A comprehensive search of MEDLINE, EMBASE, and COCHRANE databases was performed up to September 25, 2023, to identify studies directly comparing RFA and MWA for pathologically proven BTNs and reporting clinical outcomes and complications. Data extraction and quality assessment were independently performed by two radiologists according to PRISMA guidelines. The analysis yielded the serial volume reduction ratios (VRRs) of ablated nodules for up to 12 months, symptom and cosmetic scores, and complications.

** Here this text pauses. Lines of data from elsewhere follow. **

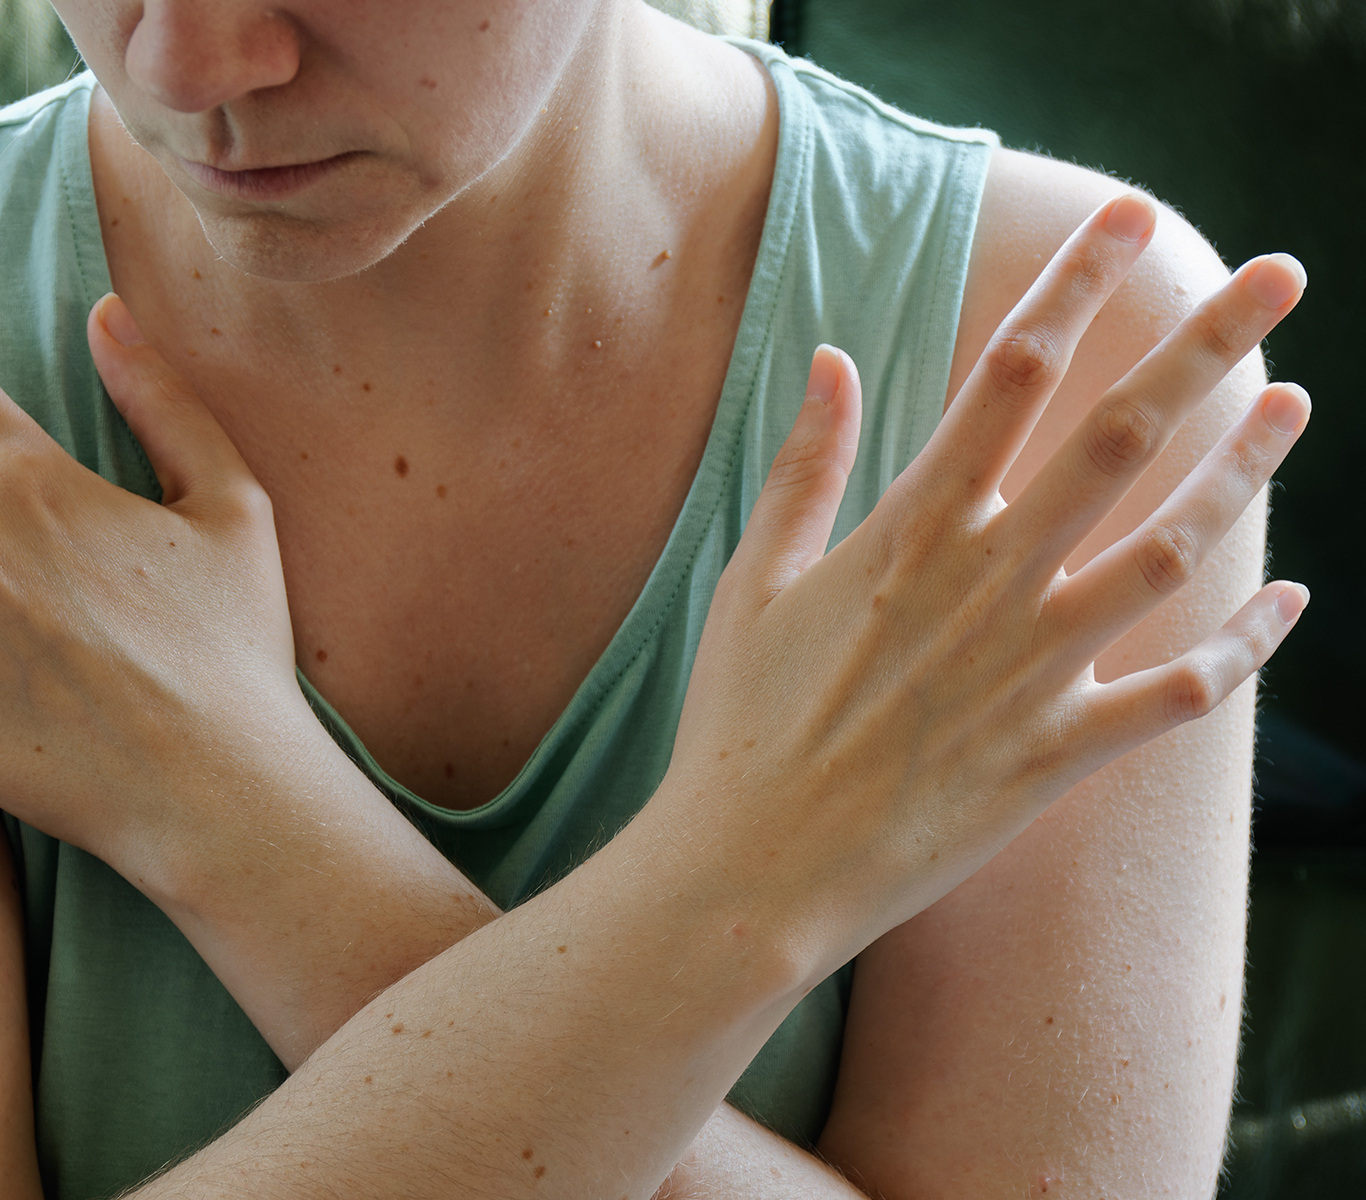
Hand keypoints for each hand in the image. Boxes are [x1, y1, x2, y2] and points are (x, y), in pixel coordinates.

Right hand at [662, 193, 1307, 960]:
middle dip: (1205, 345)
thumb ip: (807, 466)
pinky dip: (1242, 647)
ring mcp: (1032, 670)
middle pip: (1120, 438)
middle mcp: (987, 584)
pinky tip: (1287, 598)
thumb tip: (838, 358)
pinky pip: (1179, 693)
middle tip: (1278, 274)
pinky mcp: (1059, 754)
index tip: (1124, 219)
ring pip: (1170, 550)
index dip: (1074, 286)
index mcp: (910, 530)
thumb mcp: (756, 581)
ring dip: (1243, 471)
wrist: (755, 872)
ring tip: (1296, 405)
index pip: (1011, 376)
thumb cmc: (742, 723)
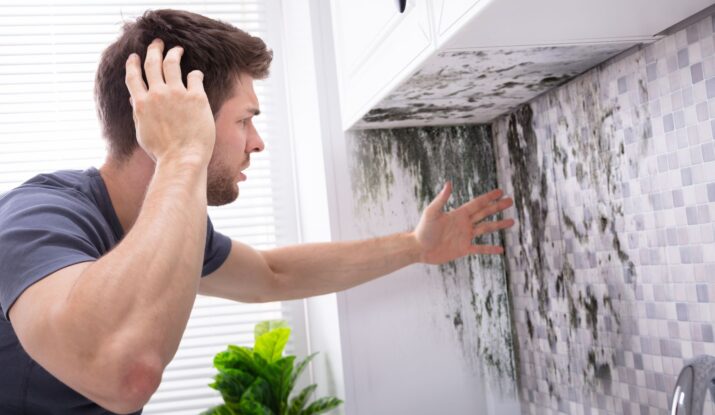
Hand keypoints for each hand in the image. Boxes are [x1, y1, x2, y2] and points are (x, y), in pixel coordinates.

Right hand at [125, 38, 215, 163]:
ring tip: (177, 49)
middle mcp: (157, 94)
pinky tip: (197, 75)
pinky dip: (195, 74)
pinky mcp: (196, 97)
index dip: (133, 64)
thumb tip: (134, 100)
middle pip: (152, 63)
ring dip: (173, 53)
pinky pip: (195, 77)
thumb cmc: (163, 152)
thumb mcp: (143, 133)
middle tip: (157, 43)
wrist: (182, 158)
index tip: (135, 56)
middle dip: (154, 50)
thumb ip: (138, 114)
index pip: (133, 76)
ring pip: (172, 63)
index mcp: (141, 103)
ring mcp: (177, 94)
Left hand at [413, 183, 514, 263]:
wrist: (419, 248)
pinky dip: (490, 249)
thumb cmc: (423, 230)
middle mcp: (464, 224)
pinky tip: (501, 249)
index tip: (500, 192)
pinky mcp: (463, 249)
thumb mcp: (432, 212)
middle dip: (497, 207)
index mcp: (458, 214)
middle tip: (510, 201)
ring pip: (485, 229)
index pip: (477, 204)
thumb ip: (441, 199)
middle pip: (484, 214)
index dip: (489, 197)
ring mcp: (465, 236)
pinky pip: (479, 249)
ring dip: (498, 225)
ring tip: (512, 222)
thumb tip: (449, 183)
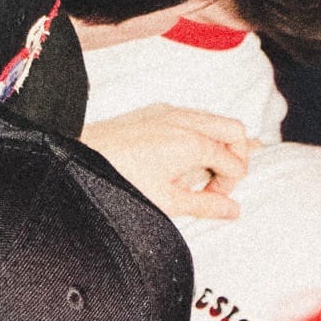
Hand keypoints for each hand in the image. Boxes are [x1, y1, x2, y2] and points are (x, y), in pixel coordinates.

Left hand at [82, 104, 251, 220]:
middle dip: (236, 155)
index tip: (214, 198)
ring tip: (204, 171)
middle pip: (233, 129)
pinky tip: (188, 153)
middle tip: (223, 181)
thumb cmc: (120, 178)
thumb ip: (206, 205)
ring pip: (214, 118)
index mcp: (193, 143)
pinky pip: (192, 114)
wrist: (83, 157)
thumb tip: (231, 209)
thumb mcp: (168, 202)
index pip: (234, 161)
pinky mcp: (156, 110)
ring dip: (218, 143)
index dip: (231, 184)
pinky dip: (200, 132)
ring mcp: (171, 111)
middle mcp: (186, 120)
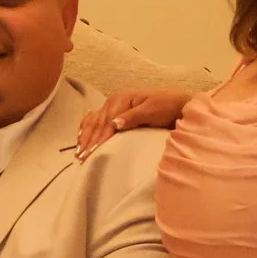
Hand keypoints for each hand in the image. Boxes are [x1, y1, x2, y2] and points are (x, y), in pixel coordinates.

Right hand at [77, 89, 193, 157]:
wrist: (178, 104)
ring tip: (78, 152)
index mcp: (121, 99)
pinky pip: (95, 119)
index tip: (90, 154)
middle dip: (88, 141)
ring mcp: (112, 105)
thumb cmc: (167, 107)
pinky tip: (81, 138)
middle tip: (81, 157)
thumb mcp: (152, 111)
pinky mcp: (114, 110)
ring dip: (84, 136)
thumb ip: (133, 117)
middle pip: (96, 123)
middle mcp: (114, 100)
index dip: (97, 139)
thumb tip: (113, 124)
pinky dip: (86, 128)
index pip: (106, 123)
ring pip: (92, 121)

This analysis included nine studies with 1305 BTNs treated by RFA and 1276 by MWA. VRRs at 1 month, 3 months, and 6 months were similar between RFA and MWA, but RFA showed a significantly higher VRR (83.3%) than MWA (76.9%) at 12 months (p = 0.02). Complication rates showed no significant difference between the two methods. Symptom and cosmetic scores significantly decreased after ablation, without a significant difference between the methods. Subgroup analysis indicated a significantly higher VRR at 12 months for RFA than for MWA for less experienced investigators (≤ 10 years), but no significant difference for more experienced investigators (> 10 years).
RFA and MWA are both effective and safe methods for treating BTNs. RFA showed a higher VRR at 12 months and seems more suitable for less experienced investigators.
RFA and MWA are both effective and safe treatments for BTNs, with RFA showing a higher VRR at 12 months. Both methods offer minimally invasive and reliable treatment for thyroid nodules.
The most effective thermal ablation technique for BTNs remains undetermined. RFA showed a higher VRR at 12 months than MWA. Both techniques are effective for treating thyroid nodules; RFA offers greater benefits, particularly for less experienced investigators.
超声引导下热消融,包括射频消融(RFA)和微波消融(MWA),已成为治疗良性甲状腺结节(BTN)的主要选择之一。为评估BTN热消融的疗效,我们对相关研究进行了系统评价和荟萃分析。
截至2023年9月25日,对MEDLINE、EMBASE和COCHRANE数据库进行全面检索,以确定直接比较RFA和MWA治疗经病理证实的BTN并报告临床结局和并发症的研究。两名放射科医生根据PRISMA指南独立进行数据提取和质量评估。分析得出消融结节长达12个月的系列体积缩小率(VRR)、症状和美容评分以及并发症。
该分析纳入了9项研究,其中1305个BTN接受了RFA治疗,1276个接受了MWA治疗。RFA和MWA在1个月、3个月和6个月时的VRR相似,但RFA在12个月时的VRR(83.3%)显著高于MWA(76.9%)(p = 0.02)。两种方法的并发症发生率无显著差异。消融后症状和美容评分显著降低,两种方法之间无显著差异。亚组分析表明,经验不足(≤10年)的研究者中,RFA在12个月时的VRR显著高于MWA,但经验丰富(>10年)的研究者中无显著差异。
RFA和MWA都是治疗BTN的有效且安全的方法。RFA在12个月时显示出更高的VRR,似乎更适合经验不足的研究者。
RFA和MWA都是治疗BTN的有效且安全的方法,RFA在12个月时显示出更高的VRR。两种方法都为甲状腺结节提供了微创且可靠的治疗。
治疗BTN最有效的热消融技术仍未确定。RFA在12个月时的VRR高于MWA。两种技术都对治疗甲状腺结节有效;RFA益处更大,尤其是对经验不足的研究者。